*Selected excerpt:*
Erin Applebaum on the Risks 5G Poses to Commercial Airlines

Verizon and AT&T are in the process of rolling out 5G wireless service on a radio spectrum called the C-band in a number of major U.S. cities. 

Erin Applebaum
Kreindler & Kreindler
New York, New York

Those 5G signals, while lucrative to the telecom industry, pose catastrophic safety risks to the U.S. commercial aviation fleet.


When pilots land in poor weather conditions, they rely on the assistance of a highly-sensitive instrument called the radio altimeter. The altimeters tell the plane how far it is off the ground. 

Altimeters operate on a C-band frequency adjacent to the one used by Verizon and AT&T for their new 5G service, and aviation experts have concluded that the proximity between frequencies could cause 5G signals to interfere with the accuracy of radio altimeters. 

If the radio altimeter transmits incorrect data, consequences could be disastrous. In a worst-case scenario, an erroneous altitude reading could trigger the airplane’s automatic flight systems to reduce the airplane’s power or take other actions that could take down the airplane, killing its passengers and crew. 

That’s the take of Erin Applebaum, an aviation attorney at Kreindler & Kreindler in New York.

“5G is on a radio spectrum called the C-band,” Applebaum told Corporate Crime Reporter in an interview last week. “5G service has been enacted in a number of cities already. It poses a risk to the U.S. commercial aviation fleet. The C-band is also where radio altimeters operate.”

“Radio altimeters help the planes land in low visibility conditions. They operate on a C-band frequency adjacent to the ones used by AT&T and Verizon for their 5G. Because the frequencies are in such close proximity, there is a danger that they could interfere with one another.” 

“This problem could be catastrophic. If a radio altimeter is not working in a low visibility approach, it could tell the plane that it is on the ground when it is not. Or it could tell the plane that it is farther away from the ground than it really is. And then pilots cannot safely land the aircraft. And it could potentially cause a crash and put lives at risk.”

“In 1951, Turkish Airlines Flight 1951 crashed because of a faulty altimeter. It told the plane that it was on the ground when it was still on approach. It caused the engine power to idle, the airplane stalled and it crashed on landing resulting in nine deaths.”

The altimeter tells the plane how far the plane is off the ground. Is there any instance of the 5G cell towers interfering with altimeters?

“We don’t know of any reported in the media. The only indication we have is pilots themselves giving first hand accounts that there has been interference.” 

“The Federal Aviation Administration (FAA) tells us that they are taking steps to prevent this from happening. They are communicating with the manufacturers to try to figure out which radio altimeters are robust enough to prevent interference.” 

“The question is – can we trust the FAA that their analysis is going to be correct 100 percent of the time? The problem with aviation safety is that you have to be correct every single time. The pilot has to pitch a perfect game every time he straps in. There is no room for error. You can’t mess up one time because lives are at risk.”

“Instead of listening to the recommendations of the FAA and the industry, instead of focusing on the altimeter, we need to get 5G interference out of the airport perimeters.” 

And they are now currently within range of 88 airports? 

“Yes, the transmitters are within range of 88 airports in the United States.”

*Listing:*
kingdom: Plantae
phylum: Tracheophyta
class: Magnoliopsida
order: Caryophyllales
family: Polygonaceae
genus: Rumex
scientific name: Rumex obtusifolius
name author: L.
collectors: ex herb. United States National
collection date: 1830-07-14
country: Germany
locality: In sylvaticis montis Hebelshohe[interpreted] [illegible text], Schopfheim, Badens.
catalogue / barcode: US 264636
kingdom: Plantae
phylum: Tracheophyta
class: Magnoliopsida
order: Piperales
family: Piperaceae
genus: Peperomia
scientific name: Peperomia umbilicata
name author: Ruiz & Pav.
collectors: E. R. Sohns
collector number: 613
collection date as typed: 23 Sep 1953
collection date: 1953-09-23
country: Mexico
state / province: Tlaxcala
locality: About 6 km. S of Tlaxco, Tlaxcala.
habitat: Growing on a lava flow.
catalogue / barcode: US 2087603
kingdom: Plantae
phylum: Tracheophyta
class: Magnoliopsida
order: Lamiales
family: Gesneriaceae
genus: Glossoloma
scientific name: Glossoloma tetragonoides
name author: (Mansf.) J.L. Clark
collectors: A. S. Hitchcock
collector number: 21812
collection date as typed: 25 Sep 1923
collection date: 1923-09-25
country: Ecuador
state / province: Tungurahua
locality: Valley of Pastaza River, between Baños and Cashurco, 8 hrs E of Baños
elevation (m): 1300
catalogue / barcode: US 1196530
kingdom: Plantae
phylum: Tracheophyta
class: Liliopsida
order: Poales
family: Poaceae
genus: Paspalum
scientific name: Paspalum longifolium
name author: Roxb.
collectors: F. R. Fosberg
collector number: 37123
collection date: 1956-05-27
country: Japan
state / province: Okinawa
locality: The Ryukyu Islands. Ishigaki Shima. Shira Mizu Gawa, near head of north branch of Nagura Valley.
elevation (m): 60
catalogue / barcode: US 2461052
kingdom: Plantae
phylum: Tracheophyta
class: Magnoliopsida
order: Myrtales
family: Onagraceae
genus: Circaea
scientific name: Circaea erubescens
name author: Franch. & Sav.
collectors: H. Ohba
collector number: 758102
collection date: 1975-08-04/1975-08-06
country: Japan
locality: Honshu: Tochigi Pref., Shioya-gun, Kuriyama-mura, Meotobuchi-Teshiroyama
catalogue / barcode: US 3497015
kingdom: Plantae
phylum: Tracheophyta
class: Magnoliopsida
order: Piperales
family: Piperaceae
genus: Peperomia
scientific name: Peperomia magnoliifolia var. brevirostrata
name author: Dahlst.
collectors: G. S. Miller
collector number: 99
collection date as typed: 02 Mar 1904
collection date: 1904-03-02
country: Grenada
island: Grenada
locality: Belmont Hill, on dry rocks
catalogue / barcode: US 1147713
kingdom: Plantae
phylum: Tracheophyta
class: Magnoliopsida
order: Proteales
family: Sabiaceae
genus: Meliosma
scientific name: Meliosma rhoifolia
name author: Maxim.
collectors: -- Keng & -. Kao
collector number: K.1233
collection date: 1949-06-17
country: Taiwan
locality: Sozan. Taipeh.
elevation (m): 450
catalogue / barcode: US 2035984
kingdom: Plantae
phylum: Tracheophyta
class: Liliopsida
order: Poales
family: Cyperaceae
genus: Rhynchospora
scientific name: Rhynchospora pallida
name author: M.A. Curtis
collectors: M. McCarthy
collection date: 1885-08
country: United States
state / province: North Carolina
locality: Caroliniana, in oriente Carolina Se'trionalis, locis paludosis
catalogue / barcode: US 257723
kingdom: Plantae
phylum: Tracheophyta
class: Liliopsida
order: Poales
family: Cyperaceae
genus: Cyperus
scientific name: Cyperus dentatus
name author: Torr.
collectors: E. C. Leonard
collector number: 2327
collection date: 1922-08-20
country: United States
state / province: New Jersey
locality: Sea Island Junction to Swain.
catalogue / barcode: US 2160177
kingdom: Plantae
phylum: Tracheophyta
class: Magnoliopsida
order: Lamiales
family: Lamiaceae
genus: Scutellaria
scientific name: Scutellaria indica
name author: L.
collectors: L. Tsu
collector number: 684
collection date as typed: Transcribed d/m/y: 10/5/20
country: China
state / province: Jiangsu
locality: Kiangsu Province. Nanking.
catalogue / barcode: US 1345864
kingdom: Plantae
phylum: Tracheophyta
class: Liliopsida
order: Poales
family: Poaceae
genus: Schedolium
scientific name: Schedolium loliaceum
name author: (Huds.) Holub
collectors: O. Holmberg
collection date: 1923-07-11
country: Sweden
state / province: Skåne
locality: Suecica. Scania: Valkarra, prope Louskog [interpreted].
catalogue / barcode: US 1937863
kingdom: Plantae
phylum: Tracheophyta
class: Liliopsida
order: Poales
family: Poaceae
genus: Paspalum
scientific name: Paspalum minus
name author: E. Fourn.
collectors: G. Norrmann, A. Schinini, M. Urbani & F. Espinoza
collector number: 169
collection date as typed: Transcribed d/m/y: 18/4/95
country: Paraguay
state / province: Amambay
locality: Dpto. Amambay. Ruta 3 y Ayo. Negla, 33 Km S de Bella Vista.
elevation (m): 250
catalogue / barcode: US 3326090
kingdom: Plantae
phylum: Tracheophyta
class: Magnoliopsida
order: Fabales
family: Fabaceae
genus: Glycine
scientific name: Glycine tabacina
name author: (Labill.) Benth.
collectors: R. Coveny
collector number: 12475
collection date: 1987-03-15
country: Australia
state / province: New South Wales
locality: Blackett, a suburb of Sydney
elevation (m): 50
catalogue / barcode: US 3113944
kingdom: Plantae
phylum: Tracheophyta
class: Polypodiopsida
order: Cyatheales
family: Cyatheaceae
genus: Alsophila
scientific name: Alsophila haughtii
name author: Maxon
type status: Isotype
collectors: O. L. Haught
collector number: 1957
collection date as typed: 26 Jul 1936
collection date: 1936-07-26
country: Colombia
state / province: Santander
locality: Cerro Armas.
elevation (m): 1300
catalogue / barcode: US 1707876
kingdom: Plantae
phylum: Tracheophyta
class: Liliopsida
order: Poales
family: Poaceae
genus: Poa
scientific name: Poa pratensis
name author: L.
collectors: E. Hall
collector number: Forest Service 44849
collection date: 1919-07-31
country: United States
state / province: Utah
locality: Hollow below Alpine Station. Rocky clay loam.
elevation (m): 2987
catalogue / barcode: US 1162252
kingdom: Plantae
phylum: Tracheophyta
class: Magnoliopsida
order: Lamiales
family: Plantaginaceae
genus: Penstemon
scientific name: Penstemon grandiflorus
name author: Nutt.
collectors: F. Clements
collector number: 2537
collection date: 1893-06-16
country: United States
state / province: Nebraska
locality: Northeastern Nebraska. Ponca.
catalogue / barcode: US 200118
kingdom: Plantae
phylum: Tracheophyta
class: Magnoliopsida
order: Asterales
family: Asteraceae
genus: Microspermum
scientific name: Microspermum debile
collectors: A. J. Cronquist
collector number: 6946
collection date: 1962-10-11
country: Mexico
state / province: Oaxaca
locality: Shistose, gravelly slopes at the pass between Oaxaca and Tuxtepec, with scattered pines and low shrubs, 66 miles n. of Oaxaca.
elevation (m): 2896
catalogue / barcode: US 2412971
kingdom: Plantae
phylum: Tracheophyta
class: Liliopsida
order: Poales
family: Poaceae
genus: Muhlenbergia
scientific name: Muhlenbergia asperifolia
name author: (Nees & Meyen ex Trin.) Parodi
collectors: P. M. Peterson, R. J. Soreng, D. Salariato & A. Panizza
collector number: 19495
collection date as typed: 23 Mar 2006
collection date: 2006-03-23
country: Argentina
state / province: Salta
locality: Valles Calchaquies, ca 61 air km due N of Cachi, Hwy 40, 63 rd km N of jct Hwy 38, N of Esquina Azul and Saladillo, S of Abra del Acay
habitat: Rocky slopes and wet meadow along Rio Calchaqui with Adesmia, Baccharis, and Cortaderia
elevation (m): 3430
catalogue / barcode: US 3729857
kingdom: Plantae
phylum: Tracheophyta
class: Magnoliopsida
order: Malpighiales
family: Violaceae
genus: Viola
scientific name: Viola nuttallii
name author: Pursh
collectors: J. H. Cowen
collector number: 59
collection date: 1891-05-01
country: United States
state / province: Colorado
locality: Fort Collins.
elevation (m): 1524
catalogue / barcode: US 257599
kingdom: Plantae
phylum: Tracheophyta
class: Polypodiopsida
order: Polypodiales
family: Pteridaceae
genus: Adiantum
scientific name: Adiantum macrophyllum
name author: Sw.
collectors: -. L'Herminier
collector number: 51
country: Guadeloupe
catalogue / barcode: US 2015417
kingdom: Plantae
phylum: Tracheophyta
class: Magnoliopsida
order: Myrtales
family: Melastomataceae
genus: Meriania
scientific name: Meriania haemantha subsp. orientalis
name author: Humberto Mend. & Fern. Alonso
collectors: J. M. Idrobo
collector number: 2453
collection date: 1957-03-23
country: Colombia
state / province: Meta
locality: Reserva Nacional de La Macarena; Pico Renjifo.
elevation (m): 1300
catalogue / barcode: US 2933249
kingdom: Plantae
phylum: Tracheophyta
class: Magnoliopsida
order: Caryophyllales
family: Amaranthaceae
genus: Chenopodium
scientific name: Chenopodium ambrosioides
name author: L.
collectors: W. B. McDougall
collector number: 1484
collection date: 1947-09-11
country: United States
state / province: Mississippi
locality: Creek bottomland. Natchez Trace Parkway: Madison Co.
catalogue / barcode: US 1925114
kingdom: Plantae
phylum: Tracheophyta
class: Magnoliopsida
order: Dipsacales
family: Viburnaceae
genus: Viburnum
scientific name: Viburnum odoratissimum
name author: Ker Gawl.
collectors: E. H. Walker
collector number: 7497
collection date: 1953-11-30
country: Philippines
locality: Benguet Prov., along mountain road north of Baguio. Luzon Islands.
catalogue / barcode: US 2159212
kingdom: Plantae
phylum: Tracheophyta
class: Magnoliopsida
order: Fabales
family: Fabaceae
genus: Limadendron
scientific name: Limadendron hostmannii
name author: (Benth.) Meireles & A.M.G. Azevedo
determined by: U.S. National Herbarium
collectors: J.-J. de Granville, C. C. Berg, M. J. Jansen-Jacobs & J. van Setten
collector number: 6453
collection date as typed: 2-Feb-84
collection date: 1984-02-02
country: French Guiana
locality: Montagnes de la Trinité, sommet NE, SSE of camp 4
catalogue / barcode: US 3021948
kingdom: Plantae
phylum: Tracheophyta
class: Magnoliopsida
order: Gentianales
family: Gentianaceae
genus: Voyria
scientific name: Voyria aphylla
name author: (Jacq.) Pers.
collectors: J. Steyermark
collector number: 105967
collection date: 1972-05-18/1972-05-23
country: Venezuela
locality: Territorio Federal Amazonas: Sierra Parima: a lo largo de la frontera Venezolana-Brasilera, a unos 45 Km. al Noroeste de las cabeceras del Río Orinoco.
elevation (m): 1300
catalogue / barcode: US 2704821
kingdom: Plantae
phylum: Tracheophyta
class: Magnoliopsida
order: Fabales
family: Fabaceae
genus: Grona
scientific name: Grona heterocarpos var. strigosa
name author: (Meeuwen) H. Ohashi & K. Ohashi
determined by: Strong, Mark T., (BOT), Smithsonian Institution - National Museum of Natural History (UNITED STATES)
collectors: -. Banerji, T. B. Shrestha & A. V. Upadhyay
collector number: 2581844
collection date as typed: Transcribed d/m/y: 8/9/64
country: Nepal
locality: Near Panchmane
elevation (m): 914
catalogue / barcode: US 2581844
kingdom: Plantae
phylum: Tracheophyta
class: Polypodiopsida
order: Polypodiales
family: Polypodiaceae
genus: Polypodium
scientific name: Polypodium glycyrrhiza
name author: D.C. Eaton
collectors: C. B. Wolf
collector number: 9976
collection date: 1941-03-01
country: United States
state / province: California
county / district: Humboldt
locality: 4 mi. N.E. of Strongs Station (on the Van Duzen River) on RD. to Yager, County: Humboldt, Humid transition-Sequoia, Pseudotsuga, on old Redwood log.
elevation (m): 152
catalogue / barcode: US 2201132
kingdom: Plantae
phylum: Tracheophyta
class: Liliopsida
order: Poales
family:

*Problems:*
1. According to the interview on 5G and aviation safety, how many U.S. airports are within range of the 5G transmitters?
2. Pick up the interview on 5G and aviation safety after its final sentence, and continue it.
The lines are not needed for any of this work.

*Answers:*
1. The transmitters are within range of 88 airports in the United States.

2.
You would say – remove those transmitters?

“They need to be turned off. There needs to be a buffer zone around the airports free from 5G. There is a temporary buffer zone now around 50 U.S. airports, even though there are 88 airports affected. That’s the first red flag.” 

What is a buffer zone?

“The transmitter is turned off in those areas. It removes that potential for interference for a certain number of seconds before planes land at the airport. It’s a great stopgap, but it needs to be permanent.” 

“We can already see that the FAA is bending to industry by the fact that they agreed to turn off only 50 and not all 88. Industry doesn’t want any turned off. But during negotiations with the FAA, they agreed to turn off 50. But what about those other 38?”

On what basis did they choose the 50 and not the 38?

“They evaluated which airports had the highest probability of low visibility landings. Low visibility landings are when you are landing in fog or smoke. Some airports out west where they have wildfires tend to have smoky conditions. Some airports tend to have more fog than others.” 

“One airport that I noticed that was not one of the 50 was my hometown airport – Tampa International. It is concerning to me because on a personal note I fly in there quite often to visit family. What happens if there is a low visibility day and they haven’t yet checked every radio altimeter. What if something goes wrong and they haven’t put in place a buffer zone? That’s just one of 38 that are still vulnerable.”

“The FAA is not prioritizing passenger safety. If they were prioritizing the safety of everybody, they would put active buffers around all 88 of the airports in question until this issue could be worked out. Instead, as a compromise to industry, they have only enacted buffers around 50. That makes me wonder what else they are compromising about.”

Does a buffer zone mean that the 5G transmitters around airports turn off only when an airplane is landing? Or are they turned off the whole time?

“They are turned off permanently. The wireless companies don’t want that to happen. They want their 5G service enacted everywhere. It’s a big financial boon for them.”

Does that render the transmitter useless?


The companies put up these 5G transmitters around airports before getting approval from the FAA?

“Yes. But there are compromises to be had. The wireless companies just don’t want to compromise.”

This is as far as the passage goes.